Perspectival limitations: the theoretical, temporal, and spatial scope of the debate

As the academic view of heritage became more diversified, as described above, the complexity and scope of the debate grew significantly over the course of the 1980s and 1990s.

Nonetheless, heritage theories were still subject to enormous perspectival limitations. First of all, from the mid 1990s, the Marxist structural approach found itself irreconcilably opposed to the approach oriented to (everyday) cultural actions, which increased the pressure to position heritage in substantive terms (Terry-Chandler’s criticism of Lowenthal) and hampered innovative new approaches. But even Max Weber had warned that the aim of scholarship could not be

to substitute for a one-sided materialistic an equally one-sided spiritualistic causal interpretation of culture and history. Each is equally possible, but each, if it does not serve as the preparation, but as the conclusion of an investigation, accomplishes equally little in the interest of historical truth.

(Weber 2001: 125)

Second, the empirical area of application for heritage theories remained extraordinarily limited. Such theories tended to focus on the decades since the 1970s, and the studies were restricted to the territory of the British Isles.

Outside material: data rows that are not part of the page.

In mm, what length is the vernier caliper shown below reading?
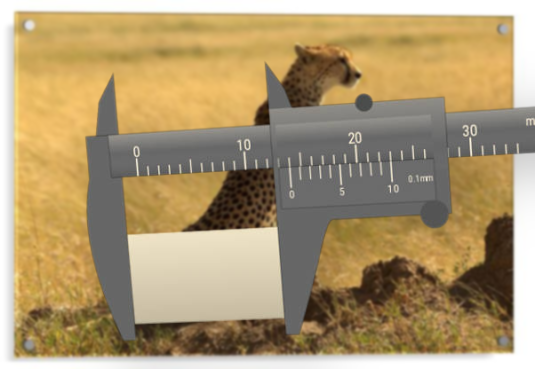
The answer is 14.0 mm
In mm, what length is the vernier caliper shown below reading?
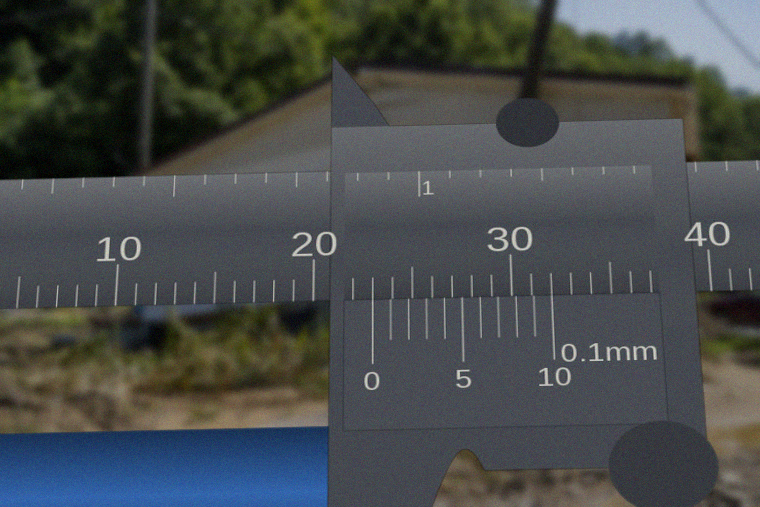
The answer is 23.0 mm
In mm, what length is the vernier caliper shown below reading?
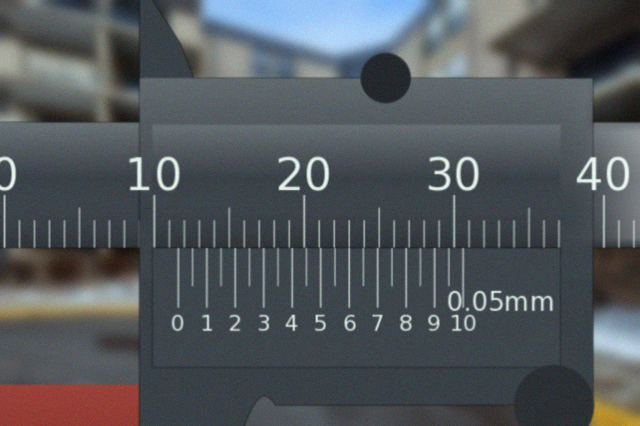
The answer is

Samuel and Lowenthal did manage to expand the perspective of the British heritage debate to include a wider timeframe. Instead of dating the start of the heritage boom to the 1970s, when the semantic field surrounding heritage had undeniably changed both quantitatively and qualitatively, they thought that heritage was closely connected to the rise of the nation state in the nineteenth century (Lowenthal) or the labor movement in the twentieth (Samuel), by means of which heritage—previously a privilege of the “princes and prelates, merchants and magnates”—had become part of collective identities beyond class and status: “The nineteenth and twentieth centuries democratized heritage” (Lowenthal 1998c: 173). Lowenthal’s emphasis on the function of heritage as a foundation for group identity could have applied to even earlier periods, and his definitions made it possible to link heritage to more recent debates concerning the relationship between history and tradition (cf. Hobsbawm and Ranger 1983; Giddens 1994) as well as history and memory (cf. Nora 1989; Le Goff 1992; Assmann 2011). However, these facts were overlooked in the UK debate (regarding the later exploration of these themes, see Section 2.2.3).

In terms of spatial scope as well, Samuel and Lowenthal’s perspectives widened the heritage debate tremendously. While Samuel called for the local construction of heritage to be given more attention in future research and placed on an equal footing with official (national) historiography, Lowenthal was the first to do away with the “belief in national exceptionalism” (McGuigan 1996: 118) that had been characteristic of the British heritage debate to date and to identify heritage as a global phenomenon instead. These complementary perspectives resulted in a close-range view of heritage while also demonstrating to UK heritage researchers that it was possible to investigate heritage in terms of international comparisons as well. But the national level remained the dominant explanatory reference system for Corner and Harvey and for Samuel, as a discourse of dominance which marginalized local heritage initiatives, and for the global heritage crusade, described by Lowenthal as a state-influenced (Western) form of viewing the past. The next chapter will cover the discussions of the 1990s and 2000s, which traced the heritage phenomenon beyond the boundaries of the UK and analyzed it on a much broader scale by drawing on postmodern and postcolonial theories.